Pero solo para recordarles a todos, a la directora de todas las confianzas de Andrés Manuel López Obrador, se le olvidó lo que es la palabra derechos humanos, derechos laborales, derechos sindicales, la palabra respeto y trabajo profesional.

Ante el hecho de que Junta Federal de Conciliación y Arbitraje confirme la legalidad de la huelga del Sindicato Único de Trabajadores de Notimex, la presidencia ya intervino para tratar de mediar el conflicto entre el Sutnotimex y la dirección, luego de la falta de voluntad de Sanjuana Martínez para arreglar el conflicto.

El vocero de Presidencia, Jesús Ramirez, acudió a la audiencia que tuvieron las partes en conflicto, para conocer de viva voz lo que sucedía en la JFCA sobre el laudo que saldría a favor del Sutnotimex, y ante ello, expresó su interés por arreglar el caso, cosa que no hizo la directora Sanjuana.

Ramirez no dejó duda alguna sobre la clara intención del gobierno federal por cerrar Notimex, al considerar que el contrato colectivo es oneroso, que existía un sindicato corrupto y que la agencia siempre sirvió al presidente en turno, situación que para la Cuarta Transformación (4T) representa un camino por concluir, toda vez que fue creada en tiempos del PRI y sostenida por los gobiernos neoliberales.

La soberbia por mostrar su poder ante la secretaria del Trabajo, Luisa Maria Alcalde quien ha mediado en todo momento el conflicto, la directora Sanjuana dejó en manos de Jesús Ramírez lo que ella no quiso y no pudo, pues el vocero ya trae orden presidencial, y que sería, en todo caso, finiquitar el Contrato Colectivo de Trabajo del Sutnotimex, cerrar la agencia y acabar con las huellas del neoliberalismo.
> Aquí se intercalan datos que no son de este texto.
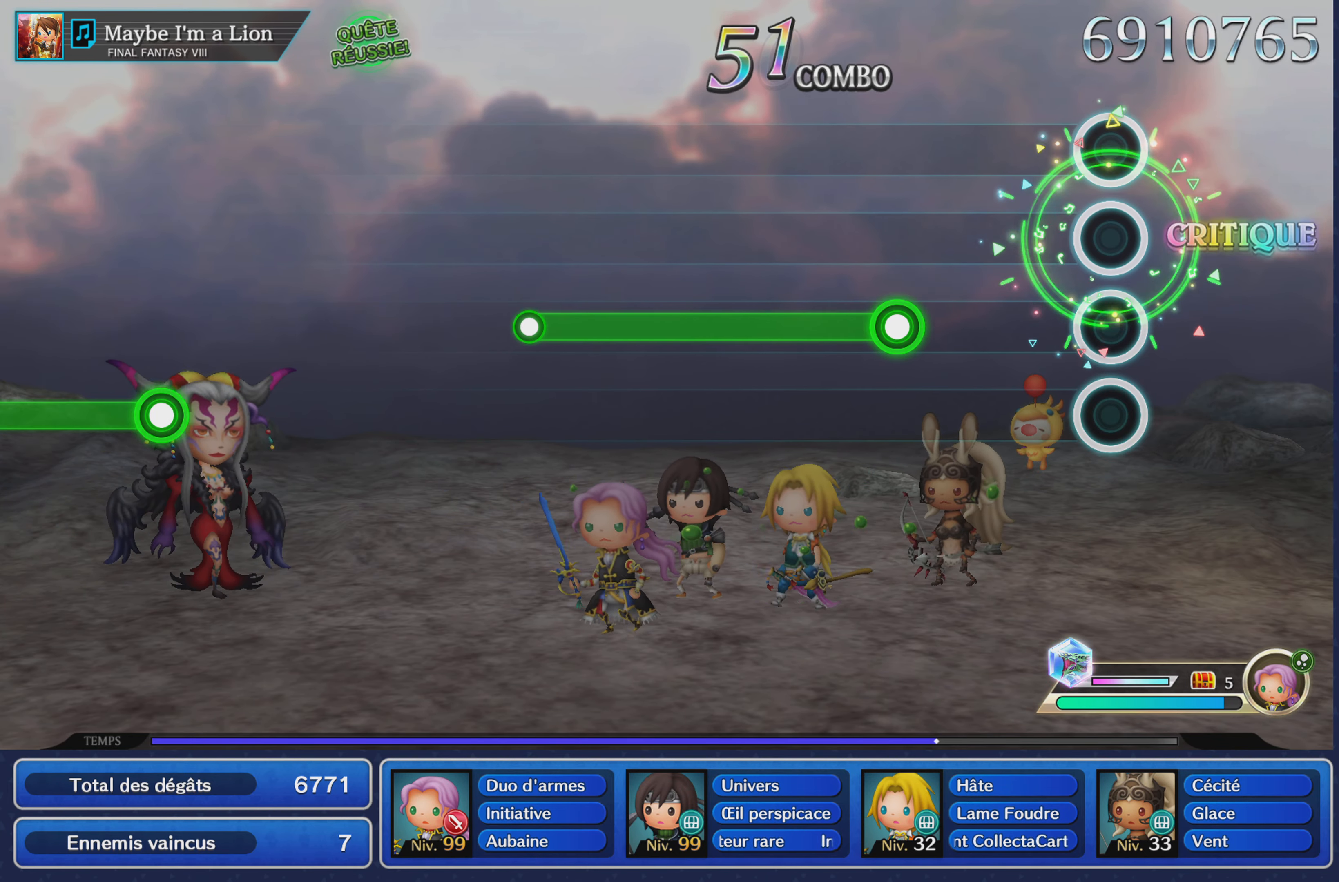
{"buttons": ["R1"], "left_stick": "center", "right_stick": "center", "events": [[333, "R1", "down"]]}
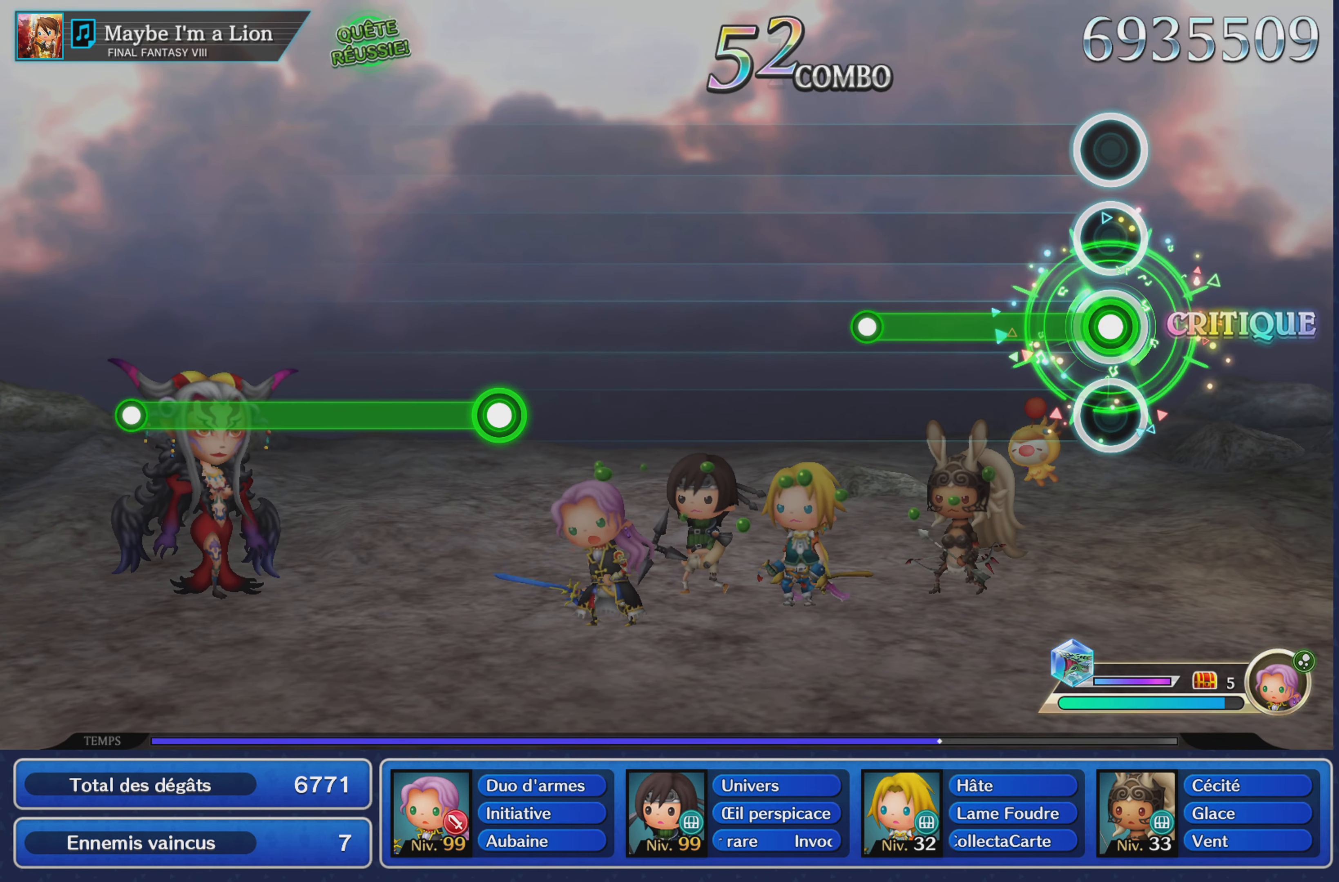
{"buttons": [], "left_stick": "center", "right_stick": "center", "events": [[401, "R1", "up"]]}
Los trabajadores han mostrado su disposición para negociar cada cláusula de su contrato, tal y como ya lo hicieron en diversas reuniones en presencia de la Secretaria del Trabajo, a lo que Notimex se ha negado una y otra vez. Los trabajadores en lucha buscan defender sus fuentes de trabajo bajo una dirección humana y responsable.

La moneda está en el aire, y el reloj de arena sigue midiendo los segundos, minutos y las horas de la vida de Notimex, la agencia del Estado creada en el 68 por el gobierno del PRI para difundir los Juegos Olímpicos, pero también para cubrir los lamentables hechos de la matanza de Tlatelolco, además, en tiempos de Vicente Fox también quiso cerrarla y bajo el mando de Andrés Manuel López Obrador, está por enterrarla.

Sanjuana quedará como la verduga de la agencia Notimex, quien despidió a 240 trabajadores bajo la justificación de una orden presidencial de austeridad República, pero con un criterio inhumano para tratar a los trabajadores, mujeres y hombres por igual, sacándolos con policías, a mujeres embarazadas, inventándoles incumplimientos laborales y acusaciones falsas de todo tipo.

La periodista feminista corrió a 172 mujeres, muchas con más de 15 años de antigüedad, con toda la experiencia laboral, con estudios superiores y profesionales, al igual que sus compañeros. Para Sanjuana todos eran corruptos, solo por los señalamientos que se hicieron contra el ex líder sindical Conrado Garcia, contra quien no existe denuncia alguna ante las autoridades de las fiscalías, o a quien quizá Sanjuana perdonó.